Phone sleeve now brings satellite connectivity to the iPhoneBy Ryan Noik 12 November 2013 | Categories: news
For those venturing out into the untamed and uncharted great outdoors, satellite phones make the ideal companion in the event of an emergency. The problem is they are typically highly expensive and often quite unwieldy. Now though a mobile satellite services company has introduced another alternative to the local market, in the form of Thuraya SatSleeve, which brings satellite connectivity to the far more common iPhone.

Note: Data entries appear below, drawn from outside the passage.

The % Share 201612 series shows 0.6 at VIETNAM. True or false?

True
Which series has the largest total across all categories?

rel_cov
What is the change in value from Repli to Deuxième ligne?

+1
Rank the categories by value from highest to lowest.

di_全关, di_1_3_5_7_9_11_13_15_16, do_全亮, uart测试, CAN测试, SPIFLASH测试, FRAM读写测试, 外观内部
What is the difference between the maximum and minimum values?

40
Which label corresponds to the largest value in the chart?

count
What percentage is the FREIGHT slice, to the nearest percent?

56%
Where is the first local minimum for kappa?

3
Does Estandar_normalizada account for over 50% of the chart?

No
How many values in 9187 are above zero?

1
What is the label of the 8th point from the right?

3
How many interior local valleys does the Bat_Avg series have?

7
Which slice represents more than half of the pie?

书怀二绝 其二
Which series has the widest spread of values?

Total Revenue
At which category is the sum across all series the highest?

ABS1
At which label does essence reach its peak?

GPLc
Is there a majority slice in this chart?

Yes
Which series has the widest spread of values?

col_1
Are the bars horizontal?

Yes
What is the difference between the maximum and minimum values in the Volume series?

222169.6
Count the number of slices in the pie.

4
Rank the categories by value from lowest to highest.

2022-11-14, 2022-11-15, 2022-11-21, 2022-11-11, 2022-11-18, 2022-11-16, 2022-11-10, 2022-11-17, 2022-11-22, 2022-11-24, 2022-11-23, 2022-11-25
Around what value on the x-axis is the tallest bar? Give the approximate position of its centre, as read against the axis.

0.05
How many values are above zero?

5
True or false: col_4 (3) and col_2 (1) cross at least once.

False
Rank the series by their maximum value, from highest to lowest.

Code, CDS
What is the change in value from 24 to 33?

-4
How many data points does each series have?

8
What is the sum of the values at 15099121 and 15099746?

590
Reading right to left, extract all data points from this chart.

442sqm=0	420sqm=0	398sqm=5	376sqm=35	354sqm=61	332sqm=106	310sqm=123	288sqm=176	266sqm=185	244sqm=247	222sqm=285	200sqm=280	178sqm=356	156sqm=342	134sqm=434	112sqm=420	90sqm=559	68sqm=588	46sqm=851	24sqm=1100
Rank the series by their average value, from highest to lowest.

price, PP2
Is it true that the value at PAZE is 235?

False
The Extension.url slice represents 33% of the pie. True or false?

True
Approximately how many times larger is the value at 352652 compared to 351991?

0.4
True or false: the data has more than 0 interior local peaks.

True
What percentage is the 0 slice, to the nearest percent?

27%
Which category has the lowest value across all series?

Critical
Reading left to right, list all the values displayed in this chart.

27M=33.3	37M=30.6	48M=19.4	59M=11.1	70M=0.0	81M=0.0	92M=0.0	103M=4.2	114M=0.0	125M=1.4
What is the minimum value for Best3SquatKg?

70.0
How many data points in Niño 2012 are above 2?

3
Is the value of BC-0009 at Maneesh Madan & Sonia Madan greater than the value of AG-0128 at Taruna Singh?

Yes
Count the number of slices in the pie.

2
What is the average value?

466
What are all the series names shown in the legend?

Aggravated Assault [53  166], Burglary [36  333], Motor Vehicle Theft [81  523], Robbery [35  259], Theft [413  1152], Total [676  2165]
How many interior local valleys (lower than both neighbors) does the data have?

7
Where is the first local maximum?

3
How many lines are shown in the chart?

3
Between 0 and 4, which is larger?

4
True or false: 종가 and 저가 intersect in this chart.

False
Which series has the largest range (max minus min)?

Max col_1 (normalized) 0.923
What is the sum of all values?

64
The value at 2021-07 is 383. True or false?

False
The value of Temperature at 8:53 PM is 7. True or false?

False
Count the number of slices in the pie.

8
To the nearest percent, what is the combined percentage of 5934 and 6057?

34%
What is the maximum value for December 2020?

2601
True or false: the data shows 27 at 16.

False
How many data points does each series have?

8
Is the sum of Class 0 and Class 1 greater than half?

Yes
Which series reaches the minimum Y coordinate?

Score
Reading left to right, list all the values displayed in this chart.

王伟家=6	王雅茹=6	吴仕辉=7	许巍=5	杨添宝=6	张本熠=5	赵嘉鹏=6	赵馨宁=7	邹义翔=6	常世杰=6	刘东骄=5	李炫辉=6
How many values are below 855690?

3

The SatSleeve, which is apparently only slightly larger than the iPhone, provides users with the ability to turn their iPhone into a satellite smartphone that allows them to have reliable connectivity beyond the coverage of traditional terrestrial networks. This makes it ideal if you are planning a trip to a rural corner of Africa, or for that matter, venturing into the Amazon.
No such place as too far away
According to Thuraya Telecommunications Company, the SatSleeve represents “a significant breakthrough and game changer in the mobile satellite industry.” The company enthused that the offering is the world’s first product to offer easy integration of a smartphone with satellite connectivity, delivered over Thuraya’s satellite network.
“The launch of Thuraya’s SatSleeve represents a major innovation in the satellite industry,” commented Thuraya’s vice president of Market Development, T. Sanford Jewett.
Jewett added that the product dramatically improves access to satellite telephony for travelers and remote workers alike, continuing that iPhone users now have a versatile and affordable means of calling, texting and connecting apps via satellite from the world’s most remote locations.
But wait, there’s more
The company also introduced its Thuraya IP+, which it asserted is the “fastest and lightest mobile satellite broadband terminal available in the market.” The product apparently boasts “extremely fast” IP speeds, ensuring quick and reliable access to broadband data services over Thuraya’s satellite network. Furthermore, the broadband terminal can cater to a range of uses, the likes of live high quality video broadcasting, web browsing, email, social media, data transfer and VoIP as well as access to corporate networks from remote locations.
Weighing in at 1.4 kg, the Thuraya IP+ is particularly aimed at various mission-critical operations such as news-gathering, telemedicine and disaster response. At this time, prices for both products have not yet been revealed.